Hunt, chief economist for Dresdner RCM Global Investors, was speaking to a grouping of unitholders and advisers as part of a three-city tour of New Zealand. Dresdner took over the Jardine Fleming funds earlier this year.
In a presentation he billed as around the world in 18 minutes rather than 80 days, Hunt noted that:
- There's been a fair amount of hype about the US economy and, unlike previous cycles, inflation is down as demand rises. Dresdner attributes that to falling import prices on the back of the Asian crisis, so that the US has had "a free ride on the back of Asia". However, Hunt said it hadn't been completely for free as he predicted the US current account deficit would run at about 4.5 per cent of GDP next year.

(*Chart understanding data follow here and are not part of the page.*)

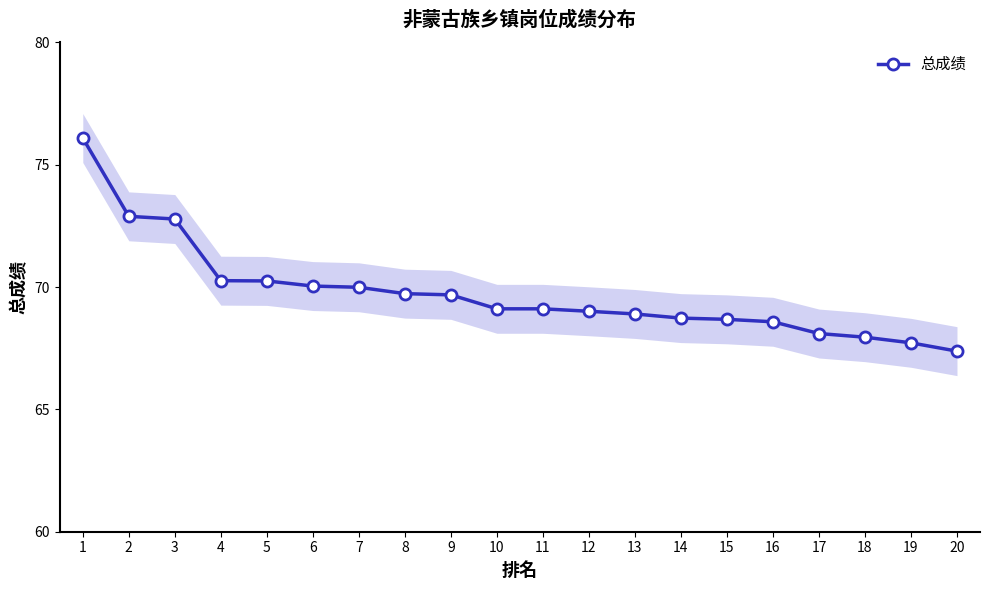

The chart shows a value of 30.7 at 4. True or false?

False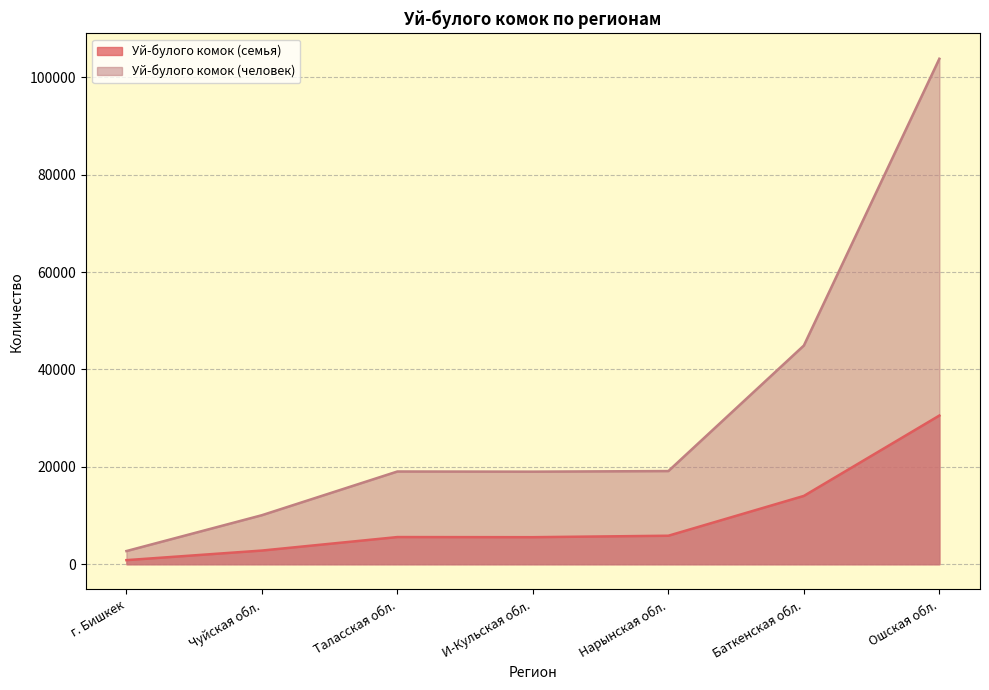

Is the value of Уй-булого комок (семья) at Таласская обл. greater than the value of Уй-булого комок (человек) at Таласская обл.?

No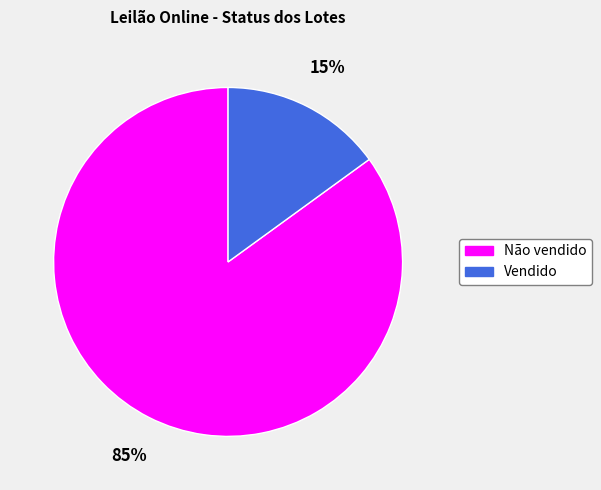

Approximately how many times larger is the value at Vendido compared to Não vendido?

0.2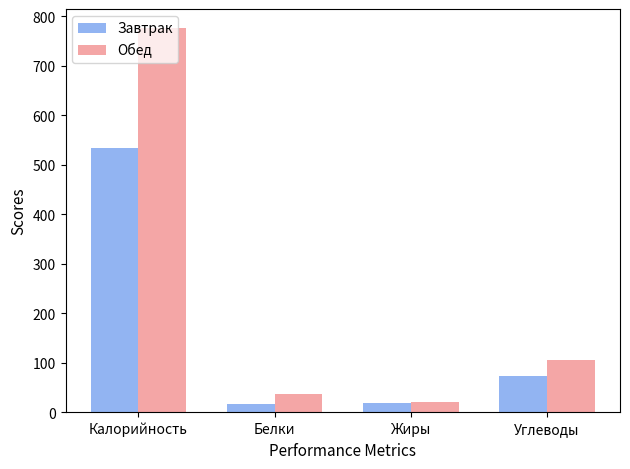

At which label is Завтрак closest to 275?

Углеводы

- Although the market is near its peak, he said the US bubble would deflate slowly as the Federal Reserve would be extremely cautious on interest rates. "There are 130 million share-owning Americans - and it's election year!"
- Hunt said it didn't seem to be acknowledged yet that the Japanese economy was in recovery after ten years of under-performance" but just look at the evidence". He said Japan was now producing eight per cent more than at the beginning of the year, corporate cashflow had improved in the past three months and there had been a phenomenal rise of two per cent in the number of people employed.
- The implications for the rest of the world are that Japan is now absorbing its own goods and had less need to export, so export prices are up. That's good news for markets such as Germany, which compete with Japan and can therefore raise its own prices, and that flows through to a stronger Euro.